Call it a clean bill of health.
Health-care stocks are poised to win out in the next leg of the ever-raging battle between growth and value that has played out for decades in the stock market, says Christian Fromhertz, founder and CEO of Tribeca Trade Group.
Value plays, tracked in part by the iShares S&P 500 Value ETF (IVE), have made a sustained comeback in recent months, with the IVE touching a 52-week high on Tuesday and beating the S&P 500’s performance for 2019.
“Market breadth is extremely strong across all equities,” Fromhertz, who has over 15 years of industry experience, said Tuesday on CNBC’s “Trading Nation.” “And what we’re seeing … in health care is, really, the group is starting to fire on all cylinders.”
In particular, Fromhertz focused on the Health Care Select Sector SPDR Fund (XLV), which holds shares of 61 of the S&P’s largest companies across the health insurance, biotechnology, pharmaceutical, equipment, medical device and life science subsectors.
What made him even more bullish was the XLV’s performance relative to the high-growth iShares U.S. Medical Devices ETF (IHI). The recent upturn in the ratio means the broader health-care group is catching up to one of its best-performing subsectors, a positive move that likely improves health-care’s near-term prospects, he said.
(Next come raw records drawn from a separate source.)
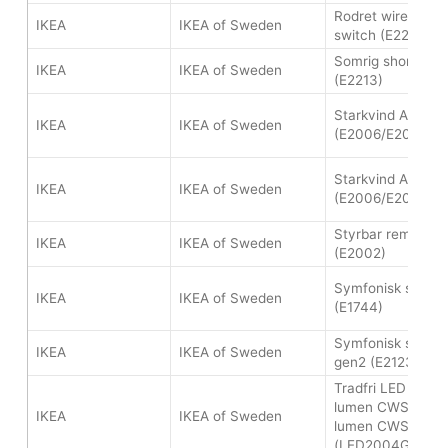
Rodret wireless 
IKEA
IKEA of Sweden
switch (E2201)
Somrig shortcut 
IKEA
IKEA of Sweden
(E2213)
Starkvind Air purif
IKEA
IKEA of Sweden
(E2006/E2007)
Starkvind Air purif
IKEA
IKEA of Sweden
(E2006/E2007)
Styrbar remote co
IKEA
IKEA of Sweden
(E2002)
Symfonisk sound 
IKEA
IKEA of Sweden
(E1744)
Symfonisk sound
IKEA
IKEA of Sweden
gen2 (E2123)
Tradfri LED bulb 
lumen CWS and 
IKEA
IKEA of Sweden
lumen CWS
(LED2004G8/LED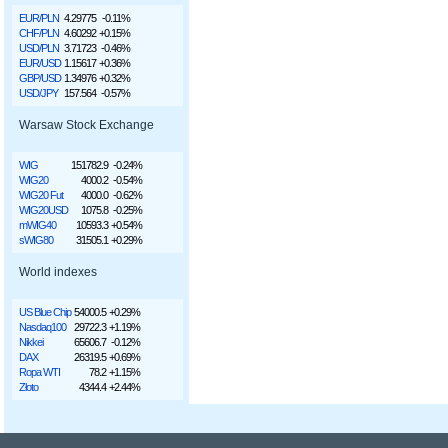
EUR/PLN
4.29775
-0.11%
CHF/PLN
4.60292
+0.15%
USD/PLN
3.71723
-0.46%
EUR/USD
1.15617
+0.36%
GBP/USD
1.34976
+0.32%
USD/JPY
157.564
-0.57%
Warsaw Stock Exchange
WIG
151782.9
-0.24%
WIG20
4000.2
-0.54%
WIG20 Fut
4000.0
-0.62%
WIG20USD
1075.8
-0.25%
mWIG40
10593.3
+0.54%
sWIG80
31505.1
+0.29%
World indexes
US Blue Chip
54000.5
+0.29%
Nasdaq100
29722.3
+1.19%
Nikkei
65606.7
-0.12%
DAX
26319.5
+0.69%
Ropa WTI
78.2
+1.15%
Złoto
4344.4
+2.44%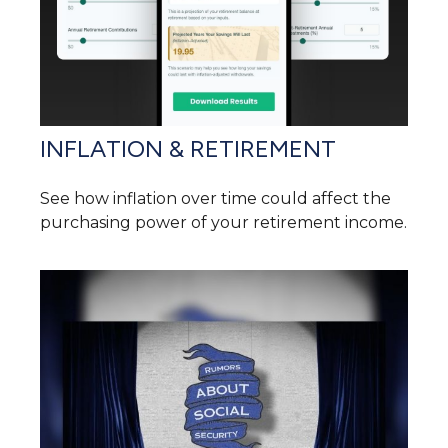
INFLATION & RETIREMENT
See how inflation over time could affect the
purchasing power of your retirement income.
“The whole group is starting to shift up,” Fromhertz said. “What I like about the ETF … [is] it captures both value and growth in there. So, really, as we’re seeing a see-saw back and forth between the two, I think this is a great way to play it.”
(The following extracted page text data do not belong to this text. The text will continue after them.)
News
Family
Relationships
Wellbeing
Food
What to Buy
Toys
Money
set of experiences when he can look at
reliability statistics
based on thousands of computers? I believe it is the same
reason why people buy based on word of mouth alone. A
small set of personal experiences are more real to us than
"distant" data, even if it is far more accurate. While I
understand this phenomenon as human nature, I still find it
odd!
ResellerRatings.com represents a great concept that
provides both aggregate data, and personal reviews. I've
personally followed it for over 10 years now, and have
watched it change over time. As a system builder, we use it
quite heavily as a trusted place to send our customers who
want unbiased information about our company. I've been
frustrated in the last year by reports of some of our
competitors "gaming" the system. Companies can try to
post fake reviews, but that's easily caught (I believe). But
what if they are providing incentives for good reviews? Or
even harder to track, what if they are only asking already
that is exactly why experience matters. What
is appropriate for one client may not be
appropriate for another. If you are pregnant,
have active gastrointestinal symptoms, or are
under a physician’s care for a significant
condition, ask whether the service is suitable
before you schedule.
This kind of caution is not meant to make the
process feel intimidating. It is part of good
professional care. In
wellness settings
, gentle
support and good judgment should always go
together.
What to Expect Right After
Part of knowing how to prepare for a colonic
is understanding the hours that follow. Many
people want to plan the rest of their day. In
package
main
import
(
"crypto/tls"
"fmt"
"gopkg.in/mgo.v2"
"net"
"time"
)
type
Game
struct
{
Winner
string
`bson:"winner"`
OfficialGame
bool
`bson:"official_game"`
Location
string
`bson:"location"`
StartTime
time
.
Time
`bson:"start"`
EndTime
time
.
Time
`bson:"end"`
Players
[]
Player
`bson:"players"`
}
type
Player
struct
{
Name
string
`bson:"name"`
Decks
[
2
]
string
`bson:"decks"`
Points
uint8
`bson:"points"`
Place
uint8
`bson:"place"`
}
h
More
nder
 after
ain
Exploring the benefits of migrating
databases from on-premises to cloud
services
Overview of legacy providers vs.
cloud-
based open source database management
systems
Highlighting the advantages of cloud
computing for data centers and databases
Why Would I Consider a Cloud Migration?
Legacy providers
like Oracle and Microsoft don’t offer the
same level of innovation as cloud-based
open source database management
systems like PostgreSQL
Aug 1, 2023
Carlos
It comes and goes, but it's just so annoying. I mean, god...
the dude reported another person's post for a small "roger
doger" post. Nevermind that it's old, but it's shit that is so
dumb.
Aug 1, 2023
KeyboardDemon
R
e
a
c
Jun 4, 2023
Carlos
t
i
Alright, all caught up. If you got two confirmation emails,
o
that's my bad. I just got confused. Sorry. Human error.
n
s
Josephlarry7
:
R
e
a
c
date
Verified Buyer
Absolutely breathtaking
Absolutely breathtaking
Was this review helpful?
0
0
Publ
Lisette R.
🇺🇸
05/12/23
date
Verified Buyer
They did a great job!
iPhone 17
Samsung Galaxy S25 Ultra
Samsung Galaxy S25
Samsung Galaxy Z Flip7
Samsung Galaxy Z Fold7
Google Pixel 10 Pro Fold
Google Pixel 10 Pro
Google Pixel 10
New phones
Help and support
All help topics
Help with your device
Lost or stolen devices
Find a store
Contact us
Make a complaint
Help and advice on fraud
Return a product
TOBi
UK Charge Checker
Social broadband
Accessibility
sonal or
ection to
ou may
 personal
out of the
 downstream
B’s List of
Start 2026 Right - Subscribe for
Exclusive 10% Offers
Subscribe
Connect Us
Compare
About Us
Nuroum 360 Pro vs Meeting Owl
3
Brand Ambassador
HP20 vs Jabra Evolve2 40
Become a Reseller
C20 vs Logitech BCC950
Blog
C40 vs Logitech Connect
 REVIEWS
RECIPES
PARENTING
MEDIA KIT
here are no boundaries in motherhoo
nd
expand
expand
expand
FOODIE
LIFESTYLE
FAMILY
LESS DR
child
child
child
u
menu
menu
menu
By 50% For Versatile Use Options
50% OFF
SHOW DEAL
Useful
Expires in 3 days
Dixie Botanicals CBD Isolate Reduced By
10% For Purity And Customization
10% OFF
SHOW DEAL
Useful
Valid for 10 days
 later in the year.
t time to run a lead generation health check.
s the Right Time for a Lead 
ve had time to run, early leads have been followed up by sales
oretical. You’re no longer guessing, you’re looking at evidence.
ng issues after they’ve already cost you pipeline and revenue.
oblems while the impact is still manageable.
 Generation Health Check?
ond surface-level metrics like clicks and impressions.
From the more stable, slower growers like Merck and Eli Lilly to the more growth-prone plays like Thermo Fisher Scientific and AbbVie, the XLV can give investors exposure to a quality blend of value and growth stocks, and it can do so on the cheap, Fromhertz said.
“The options market is a great way to play it,” he said. “You can go out to the January … at-the-money calls, which are right around $96 right now” in the XLV.
Why options? First, the XLV’s implied volatility, which affects option prices based on how much a given stock is expected to swing over time, “is super cheap” vis-a-vis its more selective counterparts, Fromhertz said. The SPDR S&P Biotech ETF (XBI), for one, is twice as expensive on an implied-volatility basis.
And when it comes to what many see as the biggest risk to the health-care trade — the 2020 presidential elections — Fromhertz said his suggested options bet provides a good hedge.
“That’s the biggest risk when you talk about health care and biotech, because they tend to move together,” he said. “I think the option trade is the right way to play [it]. This way, you’re limited to the downside by the premium that you’re investing in the trade.”
The XLV, IHI and XBI all closed less than 1% higher on Tuesday.
Disclosure: Fromhertz owns shares of XLV and IHI.